The Long and Holy War: part 3

In 1946 World War II was over. After many years of bitter struggle, Europe lay in ashes. All over the vast countryside bodies lay rotting in the steaming sun. London has been bombed into rubble. Tanks lay strewn about on beaches, useless black shells, lying as monuments to a war that has claimed millions of men. Craters and fox holes dotted hillsides and bluffs, weapons lay strewn about after a war that had spanned, in some way or another, from preparation to fighting, six continents, had finally ended.
The social atmosphere of the world was tense; the Cold War was already beginning before the last of the soldiers had returned home. With the end of the Second World War, the last gasps of European Empire were fading away. As the years rolled on, nations began to give up their territories and bring their men home.
The empire phase of history was over for the moment. However, the Holy War continued. In 2001 the world was made strikingly aware of the fact that the problems were still there when 19 hijackers took control of four planes and slammed them into the Pentagon and the World Trade Center. Immediately President George Bush declared a global war on terrorism.
It is still going on. But what has the end of all of this been? Just recently there was the bombing in Boston, which, we are told, was done by Islamic Militants. But why, is the question that must be asked, why are two world, East and West, so antithetical to each other? Although only about seven percent of Muslims, as of 2005, consider themselves Radical, all those who are not intending to blow up Americans still have an Islamic mindset. But what is the outcome of the Islamic ideal?
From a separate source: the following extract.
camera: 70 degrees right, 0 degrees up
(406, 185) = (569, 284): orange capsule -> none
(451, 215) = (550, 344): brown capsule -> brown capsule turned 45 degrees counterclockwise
The countries are poor and dirty, with high mortality rates in many places and unemployment rates at staggering levels. Women are treated badly, as evidenced strikingly in places like Egypt. They have little freedom, and are essentially property, while men can have multiple wives.
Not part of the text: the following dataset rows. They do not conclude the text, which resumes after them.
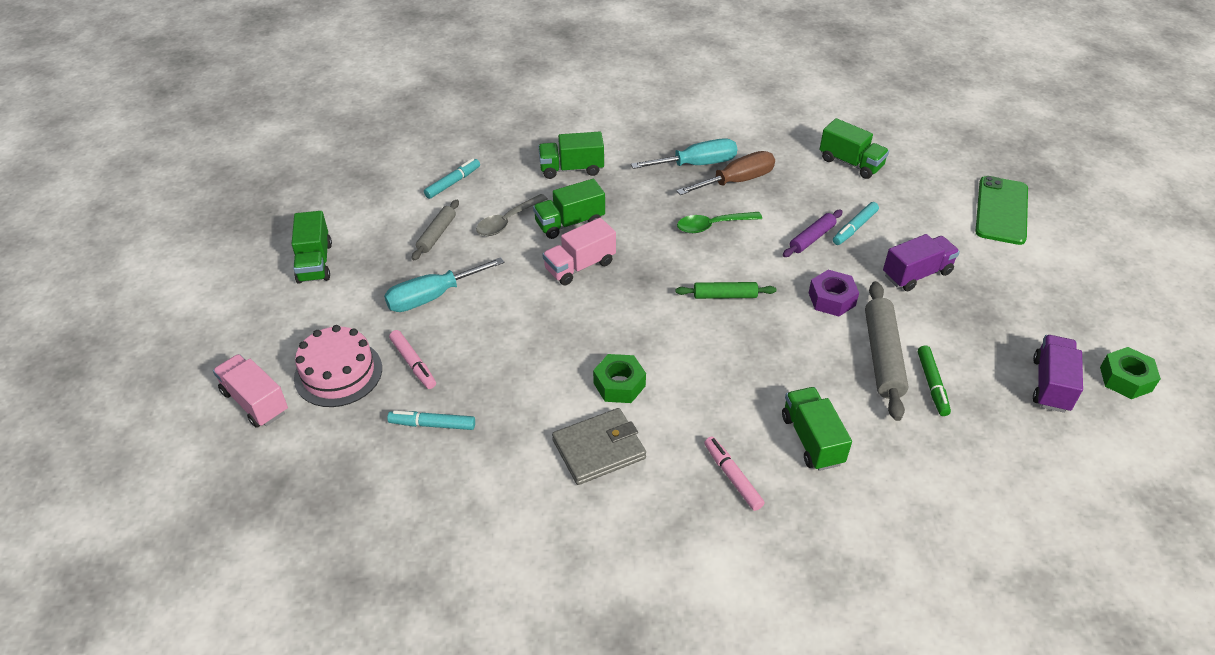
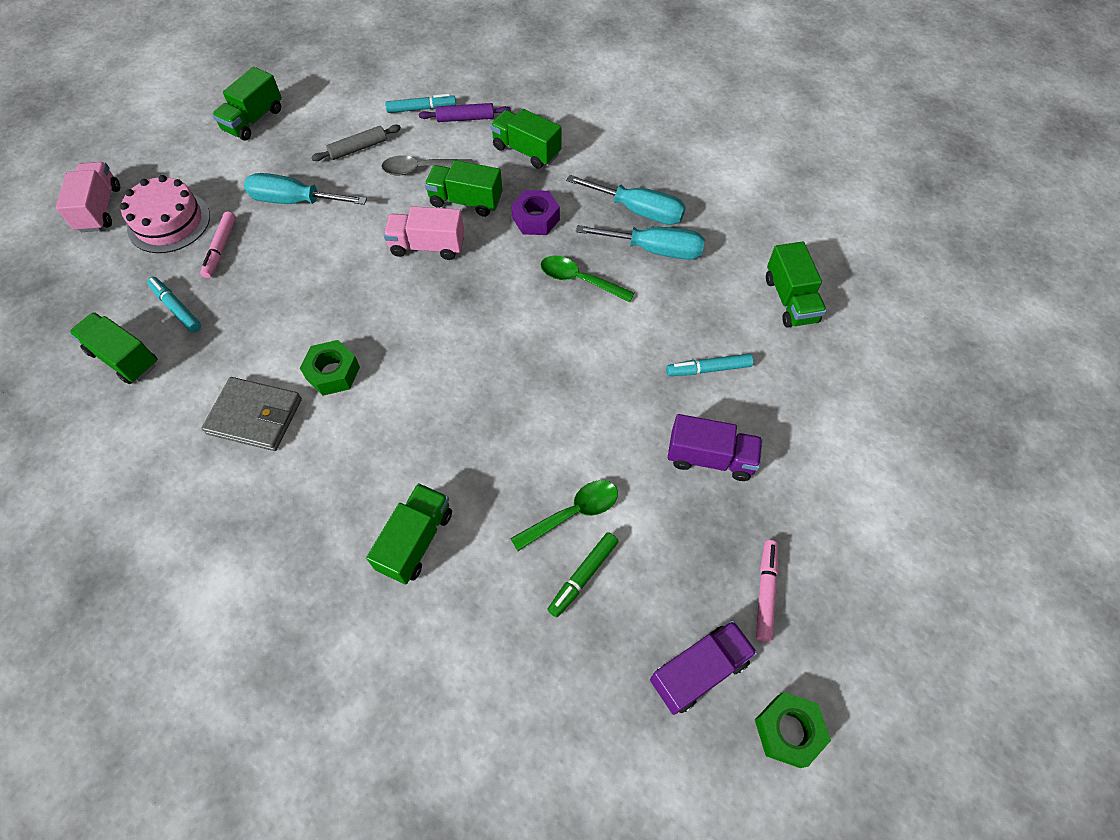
camera: 40 degrees right, 15 degrees up
(434, 485) = (124, 358): none -> green truck
(725, 295) = (508, 354): green rolling pin -> none
(732, 477) = (317, 520): pink marker -> pink marker (765, 592)
(736, 181) = (654, 250): brown screwdriver -> turquoise screwdriver
(812, 238) = (654, 352): purple rolling pin -> purple rolling pin (465, 118)
(831, 299) = (597, 424): purple nut -> purple nut (536, 219)
(882, 356) = (573, 513): grey rolling pin -> green spoon
(1001, 210) = (891, 454): green phone -> none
Billions of dollars has been poured into these countries for their oil, but it has not changed the life of the people of the streets of Islamabad. They are still poor. This is not because of any racial or ethnic grouping.
Men such as Alhazen, a Muslim man who lived in Egypt about a thousand years ago, were quite brilliant, Alhazen did studies in optics, which were never put to use by the nations and cultures there because of the lack of initiative.
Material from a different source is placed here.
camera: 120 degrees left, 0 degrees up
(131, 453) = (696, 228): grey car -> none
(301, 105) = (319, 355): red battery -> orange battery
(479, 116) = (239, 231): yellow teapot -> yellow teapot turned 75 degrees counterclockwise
Islam must take because often it cannot make. It needed Egypt, so it took it. The nations it took it often took to survive because of either overcrowding or famine. The sad truth of their societies is that they cannot exist indefinitely because of the lack of productivity. 
But for all of that failure Islam has made its way into the West. A million Muslims live in London alone, giving it the nickname Londinistan. The world, according to Wikipedia, is 23 percent Islamic.
On the other hand the Western World has prospered. From the time of Rome the west has done better. For the most part hygiene was looked upon as more useful and necessary, productivity was both encouraged and engaged in.
New instruments were made for navigation, printing presses were used for ideas, and optics, once discovered, were used.
Trade flourished and cities like Vienna were able to grow rich because of their hard work. Nations built massive amounts of wealth and prosperity through hard work and productivity.  There are hardworking Muslims, and there are lazy Westerners, however, the Western ideals, built on Christianity, of “Go to the ant though sluggard, consider her ways and be wise” have always triumphed over their rivals, even when those rivals looked as if they would destroy them.
The Long and Holy War will continue, it must, because two cultures cannot last upon the earth is eternal peace. It will not always be a war of guns, but it will always be a war of ideas. How long into the future the Islamic ideal will survive we cannot tell, but we can say with certainty that either it, or the gates of Hell, will ever prevail against true Christianity.